Time zones and Flux — Part II

Part II: Time zones in practice: Flux

MarcoDB
8 min readJun 6, 2022
Photo by Jon Tyson on Unsplash

This is the second part of a two-parts series on time zones. You can find the first article in the series here.

If you’ve come across the Flux timezone package, you might be wondering what it does exactly. The documentation is not very generous with use cases and explanations, though Influxdata offers a short blog on the subject. There you learn how option location in conjunction with the timezone package can help define day boundaries for functions like aggregateWindow(). This is huge, but the full story is a bit more complicated than that…

First off, the timezone package offers two functions, one — timezone.fixed() — that deals with fixed offsets, and the other — timezone.location()— that deals with IANA time zone identifiers (location-based). If you’ve read the previous article in this series, then you already know I’m not familiar with use cases for fixed offsets, and therefore our focus will be on the location-based time zones.

One thing that at first might sound surprising is that when you set option location, the Flux output continues to be displayed in UTC. This actually makes a lot of sense, since you should expect any server to return standardized machine-readable data, and the client to take responsibility to format the data for ease of user interpretation. A Flux query runs on a server, so it’s not its job to deal with end user formatting.

Is “option location” really the end of the story?

The main role of a query on a time series database is to process time series data, and as we’ve already anticipated, that includes a correct understanding of day boundaries. Say for example that you want to process only data within a “business hours” window. hourSelection() can be helpful for that, but only if we can instruct it to understand the business hours in local time.

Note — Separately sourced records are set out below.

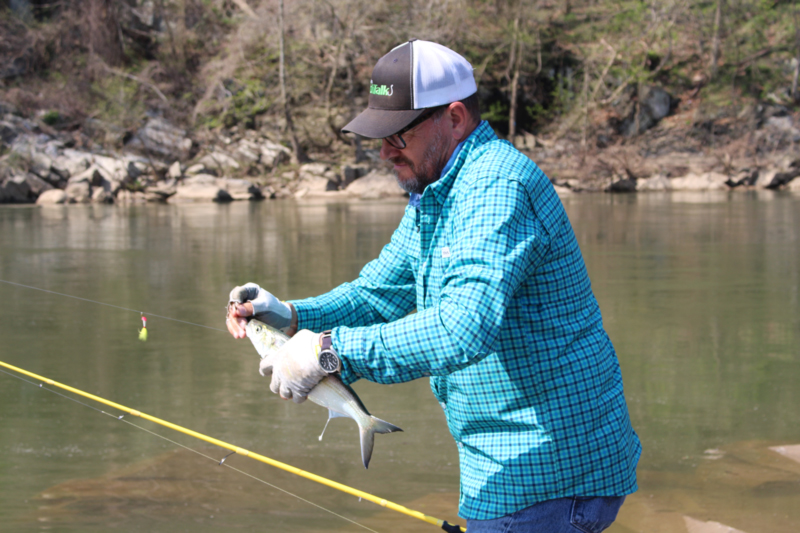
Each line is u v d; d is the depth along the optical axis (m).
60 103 32.16
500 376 1.77
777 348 6.07
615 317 7.30
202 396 4.89
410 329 1.61
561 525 1.78
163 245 13.69
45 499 3.38
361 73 39.31
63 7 35.66
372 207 24.61
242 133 36.00
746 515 3.24
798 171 35.28
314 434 4.22
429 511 3.32
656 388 5.07
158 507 3.31
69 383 5.15
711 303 7.96
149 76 34.94
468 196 1.69
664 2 41.81
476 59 39.81
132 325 6.96
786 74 41.38
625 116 40.03
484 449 1.83
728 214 19.94
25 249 13.09
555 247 1.74
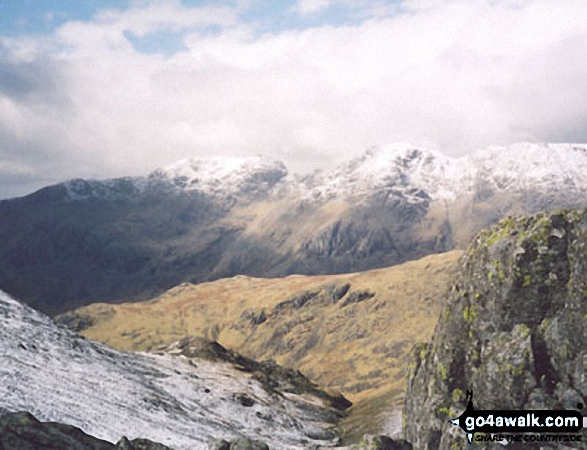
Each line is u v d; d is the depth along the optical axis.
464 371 53.16
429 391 54.72
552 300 49.03
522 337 48.47
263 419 99.00
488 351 50.38
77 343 94.25
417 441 55.69
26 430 49.75
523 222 52.28
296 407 117.19
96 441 51.75
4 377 66.12
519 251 50.50
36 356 79.00
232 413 96.75
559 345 47.34
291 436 94.12
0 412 55.09
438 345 56.19
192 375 112.25
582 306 47.00
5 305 95.12
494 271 51.94
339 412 122.12
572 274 48.53
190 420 80.94
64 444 50.00
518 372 47.50
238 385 117.38
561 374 46.81
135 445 50.56
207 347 141.88
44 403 63.59
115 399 76.44
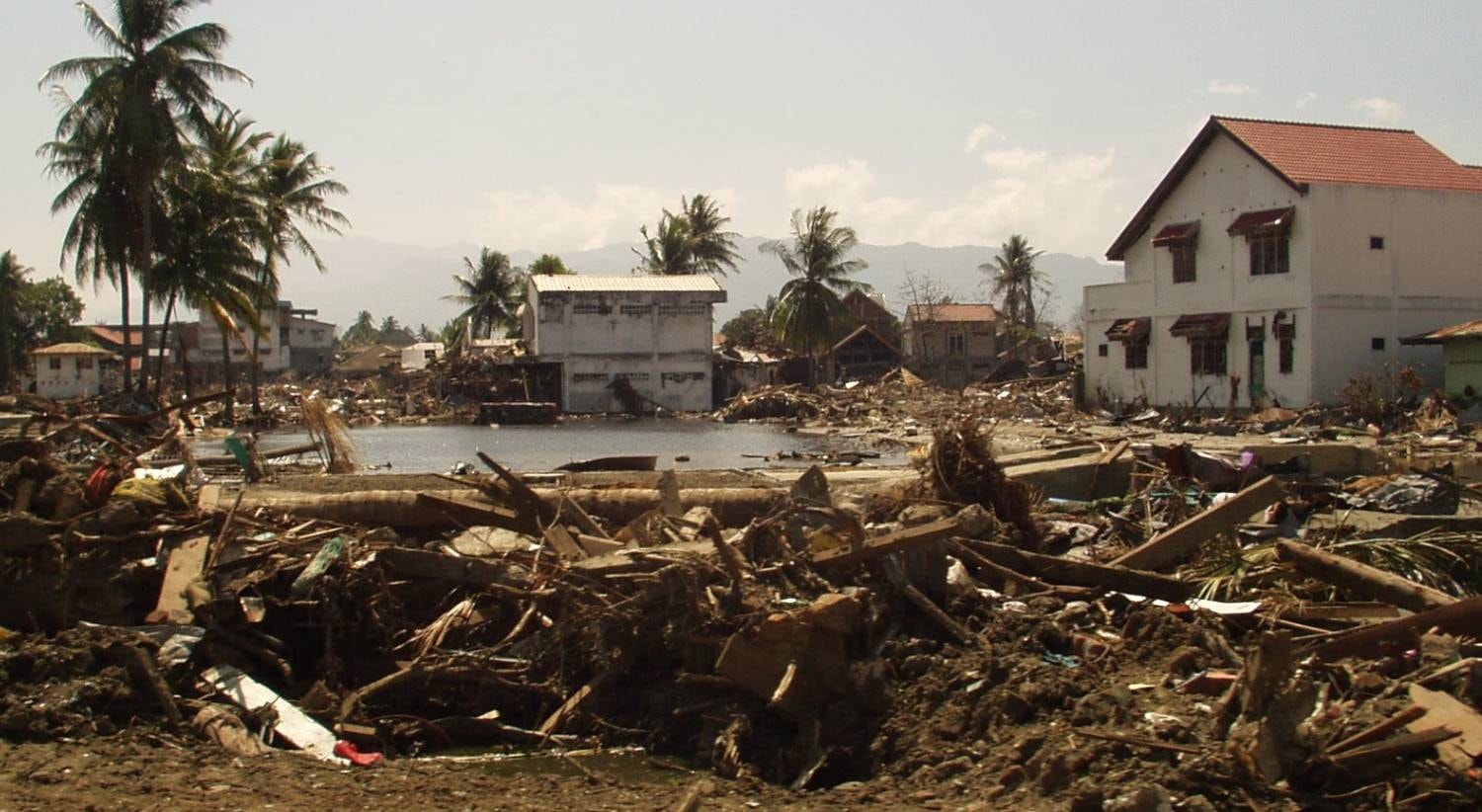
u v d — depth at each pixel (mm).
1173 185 41094
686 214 85250
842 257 67875
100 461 12555
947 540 10773
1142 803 6359
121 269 43281
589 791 7672
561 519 12336
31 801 6762
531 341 69000
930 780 7555
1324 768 6570
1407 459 20156
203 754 8008
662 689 9312
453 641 10289
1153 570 11422
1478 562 11836
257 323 49656
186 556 10336
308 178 57562
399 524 13008
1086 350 46062
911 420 43812
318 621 10125
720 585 9750
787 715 8508
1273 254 37062
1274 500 11367
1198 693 7863
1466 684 7223
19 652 8648
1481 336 32062
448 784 7703
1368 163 37812
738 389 71312
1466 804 6176
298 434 43250
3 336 71250
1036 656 8781
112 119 41438
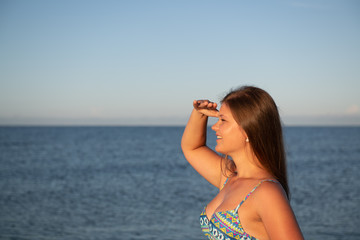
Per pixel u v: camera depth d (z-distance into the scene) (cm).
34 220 1342
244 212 162
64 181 2472
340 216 1396
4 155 4581
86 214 1459
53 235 1145
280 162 174
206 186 2284
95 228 1240
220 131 181
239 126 175
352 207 1564
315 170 3077
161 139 10644
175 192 2048
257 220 160
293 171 2973
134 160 4253
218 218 170
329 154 4934
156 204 1691
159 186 2289
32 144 7275
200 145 227
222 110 182
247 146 177
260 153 170
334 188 2116
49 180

And this is where option location falls short, as it forces us to assume that all data can be processed with a single definition of “local time” (UTC or otherwise). In other words, it constrains a query to operate only on data from a specific location. What should you do if you’re ingesting data from multiple locations? Take for example a downsampling task to generate per-day summaries. Do you really need to manually build a separate downsampling task per location?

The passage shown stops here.